▶ Task statement: Look below for lines that hold the string "Right" and copy each one.

▶ Data shown:
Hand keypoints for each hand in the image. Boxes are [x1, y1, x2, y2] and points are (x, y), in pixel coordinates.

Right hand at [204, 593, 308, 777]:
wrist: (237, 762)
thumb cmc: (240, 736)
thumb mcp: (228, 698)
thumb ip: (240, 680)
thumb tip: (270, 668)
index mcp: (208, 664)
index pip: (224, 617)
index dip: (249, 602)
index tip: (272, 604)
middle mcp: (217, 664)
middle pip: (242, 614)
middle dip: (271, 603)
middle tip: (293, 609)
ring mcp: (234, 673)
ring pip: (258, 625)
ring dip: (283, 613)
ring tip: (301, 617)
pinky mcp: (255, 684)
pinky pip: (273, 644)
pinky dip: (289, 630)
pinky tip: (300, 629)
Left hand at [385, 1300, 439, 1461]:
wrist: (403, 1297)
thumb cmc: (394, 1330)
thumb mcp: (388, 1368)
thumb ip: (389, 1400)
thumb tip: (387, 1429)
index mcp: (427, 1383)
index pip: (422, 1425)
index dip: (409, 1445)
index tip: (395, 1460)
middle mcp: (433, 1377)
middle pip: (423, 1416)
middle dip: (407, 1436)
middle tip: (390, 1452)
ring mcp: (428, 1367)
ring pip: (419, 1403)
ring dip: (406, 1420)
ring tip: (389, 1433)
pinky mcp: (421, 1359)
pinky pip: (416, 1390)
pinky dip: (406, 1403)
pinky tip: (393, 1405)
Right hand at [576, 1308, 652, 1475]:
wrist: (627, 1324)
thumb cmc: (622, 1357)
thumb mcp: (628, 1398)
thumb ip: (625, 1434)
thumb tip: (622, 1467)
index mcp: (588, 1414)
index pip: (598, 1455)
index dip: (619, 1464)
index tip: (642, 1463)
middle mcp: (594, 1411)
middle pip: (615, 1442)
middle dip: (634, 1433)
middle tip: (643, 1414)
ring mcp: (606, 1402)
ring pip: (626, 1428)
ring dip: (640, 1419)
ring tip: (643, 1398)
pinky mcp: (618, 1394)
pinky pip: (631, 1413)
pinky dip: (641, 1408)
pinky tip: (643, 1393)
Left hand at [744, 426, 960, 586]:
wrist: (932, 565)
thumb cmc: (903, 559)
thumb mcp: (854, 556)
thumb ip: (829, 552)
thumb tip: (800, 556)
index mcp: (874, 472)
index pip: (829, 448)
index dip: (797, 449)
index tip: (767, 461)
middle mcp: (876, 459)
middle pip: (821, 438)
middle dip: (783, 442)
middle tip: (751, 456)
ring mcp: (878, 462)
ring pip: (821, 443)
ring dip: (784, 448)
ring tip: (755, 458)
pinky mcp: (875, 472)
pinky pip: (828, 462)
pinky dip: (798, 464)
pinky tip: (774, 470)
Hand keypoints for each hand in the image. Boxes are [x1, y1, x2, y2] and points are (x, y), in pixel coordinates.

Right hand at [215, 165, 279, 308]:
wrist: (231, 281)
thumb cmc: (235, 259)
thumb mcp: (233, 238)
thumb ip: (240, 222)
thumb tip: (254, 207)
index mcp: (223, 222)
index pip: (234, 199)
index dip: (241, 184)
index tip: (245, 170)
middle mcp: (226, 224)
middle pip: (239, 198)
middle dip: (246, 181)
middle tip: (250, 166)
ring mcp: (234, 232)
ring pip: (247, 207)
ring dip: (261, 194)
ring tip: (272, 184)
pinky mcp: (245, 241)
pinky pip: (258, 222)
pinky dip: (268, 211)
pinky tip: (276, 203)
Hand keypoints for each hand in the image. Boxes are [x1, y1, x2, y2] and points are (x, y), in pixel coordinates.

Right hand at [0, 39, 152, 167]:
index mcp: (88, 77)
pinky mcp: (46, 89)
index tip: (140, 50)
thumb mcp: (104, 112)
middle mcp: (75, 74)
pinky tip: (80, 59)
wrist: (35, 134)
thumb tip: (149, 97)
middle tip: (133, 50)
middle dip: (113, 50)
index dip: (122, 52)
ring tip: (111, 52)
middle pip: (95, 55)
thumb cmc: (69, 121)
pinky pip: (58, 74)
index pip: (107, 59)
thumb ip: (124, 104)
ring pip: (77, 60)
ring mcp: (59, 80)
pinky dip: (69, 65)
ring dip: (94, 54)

▶ Exercise output:
Right hand at [204, 593, 308, 777]:
Right hand at [576, 1308, 652, 1475]:
Right hand at [215, 165, 279, 308]:
Right hand at [0, 39, 152, 167]:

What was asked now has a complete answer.